The lesson I keep relearning: measure before you theorise. I had a theory and went looking for evidence to support it, which is exactly backwards.
actually looking
So I turned on pg_stat_statements, which I should have done first, and waited an hour for it to collect something representative. The output is unglamorous and enormously useful: every normalised query, how many times it ran, total time, mean time. You sort by total time and the truth is usually sitting in the top three rows.
SELECT query, calls, total_time, mean_time
FROM pg_stat_statements
ORDER BY total_time DESC
LIMIT 10;
There it was. One query, called on every dashboard load, accounting for something absurd like 70% of total database time. Mean time north of two seconds. It was an activity feed: "show me the most recent events for things this user can see", with a join, a filter on a status column, and an ORDER BY created_at DESC LIMIT 50.
I pulled it out and ran EXPLAIN ANALYZE against it directly.
EXPLAIN ANALYZE
SELECT e.*
FROM events e
JOIN memberships m ON m.org_id = e.org_id
WHERE m.user_id = $1
AND e.status = 'visible'
ORDER BY e.created_at DESC
LIMIT 50;
Sequential scan on events. The whole table. Then a sort. Then a limit that threw almost all of it away. The planner was reading every row, sorting the lot, and handing back fifty. Early on, when events had a few thousand rows, this was free. By December it had several million, and "scan everything and sort" is a line that goes up and to the right with the row count. Nothing in the code had changed. The data had.
the fix, and the boring truth about it
There was no index that matched the query's actual access pattern. There was an index on created_at alone, and one on org_id, but nothing that let Postgres walk rows in the order it needed whilst filtering on status. So it gave up and scanned.
The fix was a composite index, ordered to match the query:
CREATE INDEX CONCURRENTLY idx_events_org_status_created
ON events (org_id, status, created_at DESC);
CONCURRENTLY because the table was live and I didn't fancy holding a write lock on several million rows during business hours. It takes longer to build that way and it can fail and leave an invalid index behind, so you check for that afterwards, but it doesn't block writes.
After it built, the same EXPLAIN ANALYZE came back with an index scan and a mean time in single-digit milliseconds. Roughly a three-hundred-fold improvement on the worst query in the system, from one CREATE INDEX. The dashboard was instant again. People noticed within the hour and assumed we'd "added more servers". We had not.
what I took from it
A few things stuck.
The first is that slow-and-gradual is worse than fast-and-loud, because loud failures get fixed and quiet ones become the new normal. We had no alert on query latency, only on availability, so a query that doubled in time every few weeks tripped nothing until it was painful.
The second is that pg_stat_statements should be on from day one. It costs almost nothing and it turns "the site feels slow" into "this exact query, this many times, this much time". You stop guessing.
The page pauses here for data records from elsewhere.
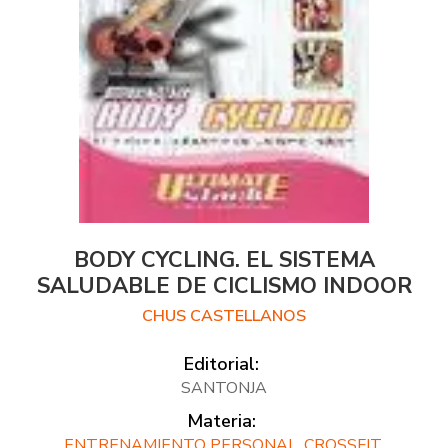
BODY CYCLING. EL SISTEMA
SALUDABLE DE CICLISMO INDOOR
CHUS CASTELLANOS
Editorial:
SANTONJA
Materia:
ENTRENAMIENTO PERSONAL, CROSSFIT,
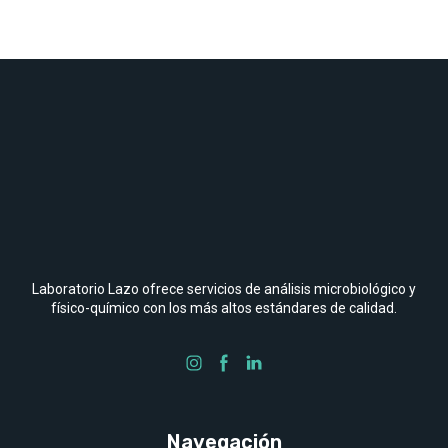
Laboratorio Lazo ofrece servicios de análisis microbiológico y
físico-químico con los más altos estándares de calidad.
Navegación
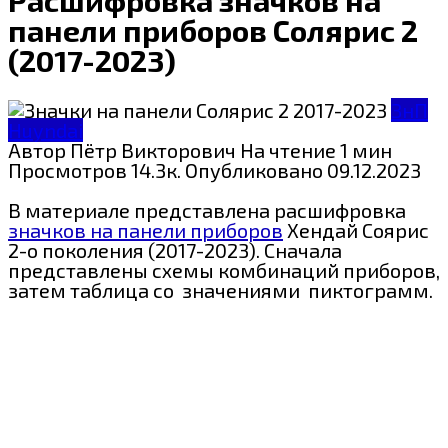
панели приборов Солярис 2
(2017-2023)
ЗнП
Huyndai
Автор
Пётр Викторович
На чтение
1 мин
Просмотров
14.3к.
Опубликовано
09.12.2023
В материале представлена расшифровка
значков на панели приборов
Хендай Соярис
2-о поколения (2017-2023). Сначала
представлены схемы комбинаций приборов,
затем таблица со значениями пиктограмм.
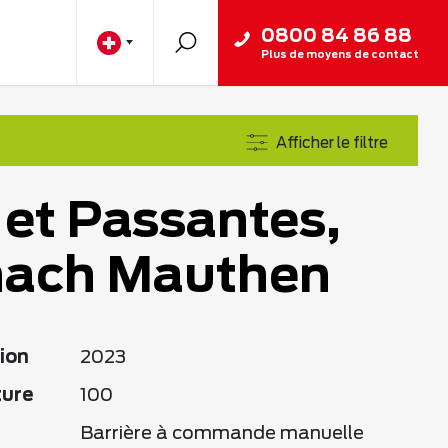
0800 84 86 88
Plus de moyens de contact
Afficher le filtre
 et Passantes,
hach Mauthen
ion
2023
ture
100
Barrière à commande manuelle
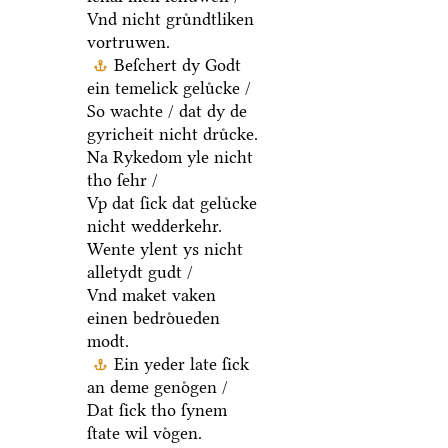
Vnd nicht gruͤndtliken
vortruwen.
Beſchert dy Godt
ein temelick geluͤcke /
So wachte / dat dy de
gyricheit nicht druͤcke.
Na Rykedom yle nicht
tho ſehr /
Vp dat ſick dat geluͤcke
nicht wedderkehr.
Wente ylent ys nicht
alletydt gudt /
Vnd maket vaken
einen bedroͤueden
modt.
Ein yeder late ſick
an deme genoͤgen /
Dat ſick tho ſynem
ſtate wil voͤgen.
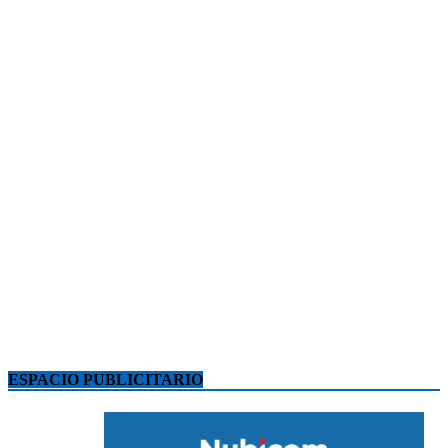
ESPACIO PUBLICITARIO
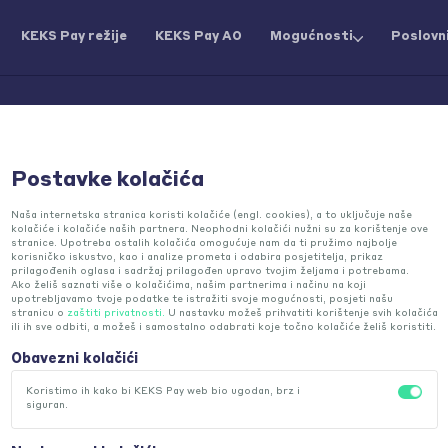
KEKS Pay režije
KEKS Pay AO
Mogućnosti
Poslovni
Postavke kolačića
y Režije
Naša internetska stranica koristi kolačiće (engl. cookies), a to uključuje naše
kolačiće i kolačiće naših partnera. Neophodni kolačići nužni su za korištenje ove
stranice. Upotreba ostalih kolačića omogućuje nam da ti pružimo najbolje
korisničko iskustvo, kao i analize prometa i odabira posjetitelja, prikaz
prilagođenih oglasa i sadržaj prilagođen upravo tvojim željama i potrebama.
Ako želiš saznati više o kolačićima, našim partnerima i načinu na koji
upotrebljavamo tvoje podatke te istražiti svoje mogućnosti, posjeti našu
stranicu o
zaštiti privatnosti.
U nastavku možeš prihvatiti korištenje svih kolačića
ili ih sve odbiti, a možeš i samostalno odabrati koje točno kolačiće želiš koristiti.
Obavezni kolačići
Koristimo ih kako bi KEKS Pay web bio ugodan, brz i
U kojem obliku režije primam u KEKS Pay?
siguran.
U KEKS Pay primaš račun digitalno te u PDF-u kak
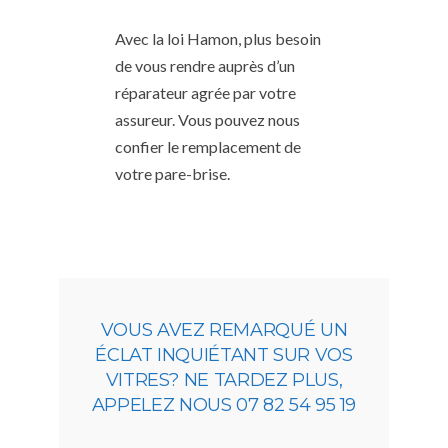
Avec la loi Hamon, plus besoin
de vous rendre auprès d’un
réparateur agrée par votre
assureur. Vous pouvez nous
confier le remplacement de
votre pare-brise.
VOUS AVEZ REMARQUÉ UN
ÉCLAT INQUIÉTANT SUR VOS
VITRES? NE TARDEZ PLUS,
APPELEZ NOUS 07 82 54 95 19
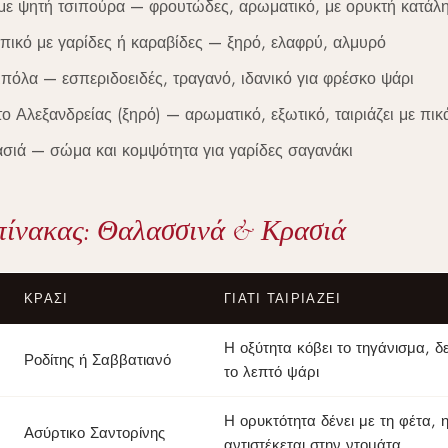
με ψητή τσιπούρα — φρουτώδες, αρωματικό, με ορυκτή κατάλ
πικό με γαρίδες ή καραβίδες — ξηρό, ελαφρύ, αλμυρό
όλα — εσπεριδοειδές, τραγανό, ιδανικό για φρέσκο ψάρι
 Αλεξανδρείας (ξηρό) — αρωματικό, εξωτικό, ταιριάζει με πικ
ιά — σώμα και κομψότητα για γαρίδες σαγανάκι
πίνακας: Θαλασσινά & Κρασιά
ΚΡΑΣΊ
ΓΙΑΤΊ ΤΑΙΡΙΆΖΕΙ
Η οξύτητα κόβει το τηγάνισμα, δ
Ροδίτης ή Σαββατιανό
το λεπτό ψάρι
Η ορυκτότητα δένει με τη φέτα, 
Ασύρτικο Σαντορίνης
αντιστέκεται στην ντομάτα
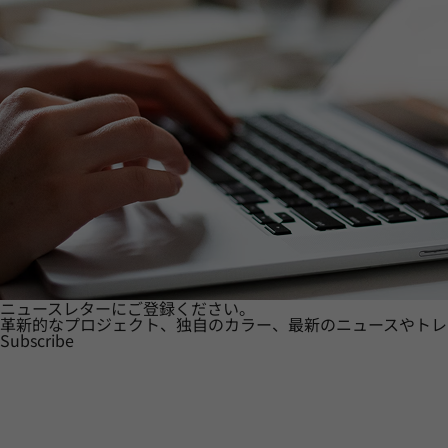
ニュースレターにご登録ください。
革新的なプロジェクト、独自のカラー、最新のニュースやトレ
Subscribe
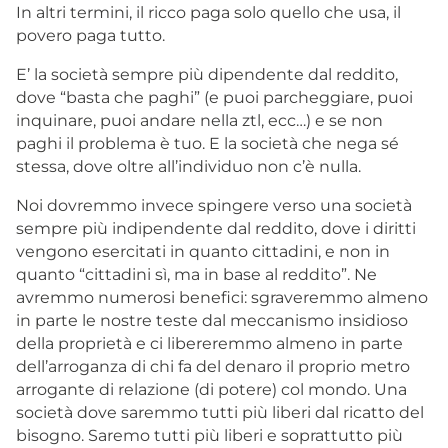
In altri termini, il ricco paga solo quello che usa, il
povero paga tutto.
E’ la società sempre più dipendente dal reddito,
dove “basta che paghi” (e puoi parcheggiare, puoi
inquinare, puoi andare nella ztl, ecc…) e se non
paghi il problema è tuo. E la società che nega sé
stessa, dove oltre all’individuo non c’è nulla.
Noi dovremmo invece spingere verso una società
sempre più indipendente dal reddito, dove i diritti
vengono esercitati in quanto cittadini, e non in
quanto “cittadini sì, ma in base al reddito”. Ne
avremmo numerosi benefici: sgraveremmo almeno
in parte le nostre teste dal meccanismo insidioso
della proprietà e ci libereremmo almeno in parte
dell’arroganza di chi fa del denaro il proprio metro
arrogante di relazione (di potere) col mondo. Una
società dove saremmo tutti più liberi dal ricatto del
bisogno. Saremo tutti più liberi e soprattutto più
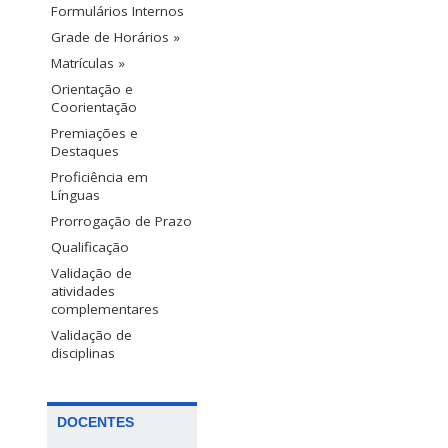
Formulários Internos
Grade de Horários »
Matrículas »
Orientação e
Coorientação
Premiações e
Destaques
Proficiência em
Línguas
Prorrogação de Prazo
Qualificação
Validação de
atividades
complementares
Validação de
disciplinas
DOCENTES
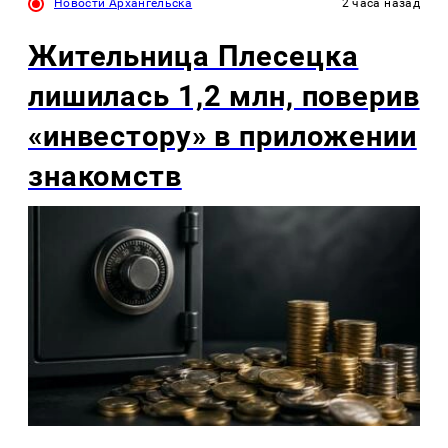
Новости Архангельска
2 часа назад
Жительница Плесецка
лишилась 1,2 млн, поверив
«инвестору» в приложении
знакомств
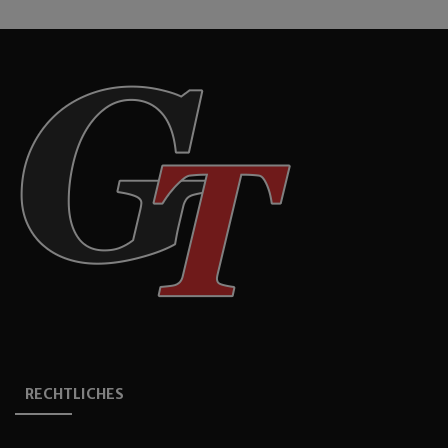
RECHTLICHES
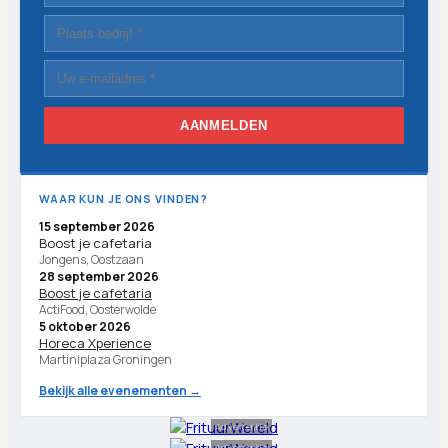
AANMELDEN
WAAR KUN JE ONS VINDEN?
15 september 2026
Boost je cafetaria
Jongens, Oostzaan
28 september 2026
Boost je cafetaria
ActiFood, Oosterwolde
5 oktober 2026
Horeca Xperience
Martiniplaza Groningen
Bekijk alle evenementen →
Advertentie
Advertentie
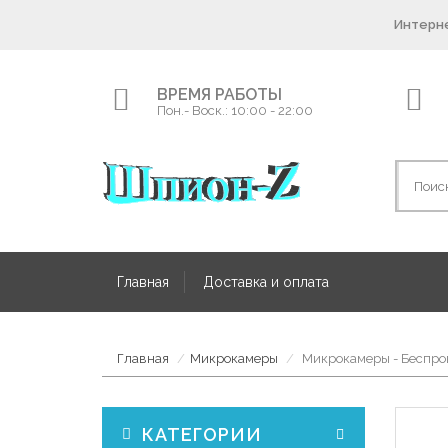
Интерне
ВРЕМЯ РАБОТЫ
Пон.- Воск.: 10:00 - 22:00
Главная
Доставка и оплата
Главная
Микрокамеры
Микрокамеры - Беспров
КАТЕГОРИИ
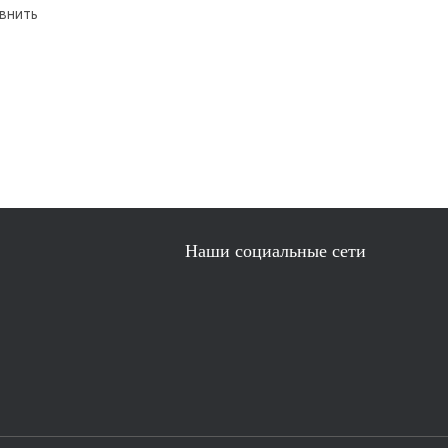
внить
Наши социальные сети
The third is more uncomfortable. The query was fine when it was written. The index would have been pointless then; the table was tiny and a scan was faster than an index lookup. The code rotted in place whilst the data grew underneath it. There was no bug to catch in review. The only defence is watching the actual behaviour over time, not the code at a single moment.
We've since added a simple check: a weekly job that runs EXPLAIN on our top queries by call count and flags any that have switched to a sequential scan. It's caught two more before they became a Tuesday afternoon. Cheap insurance against the slow puncture.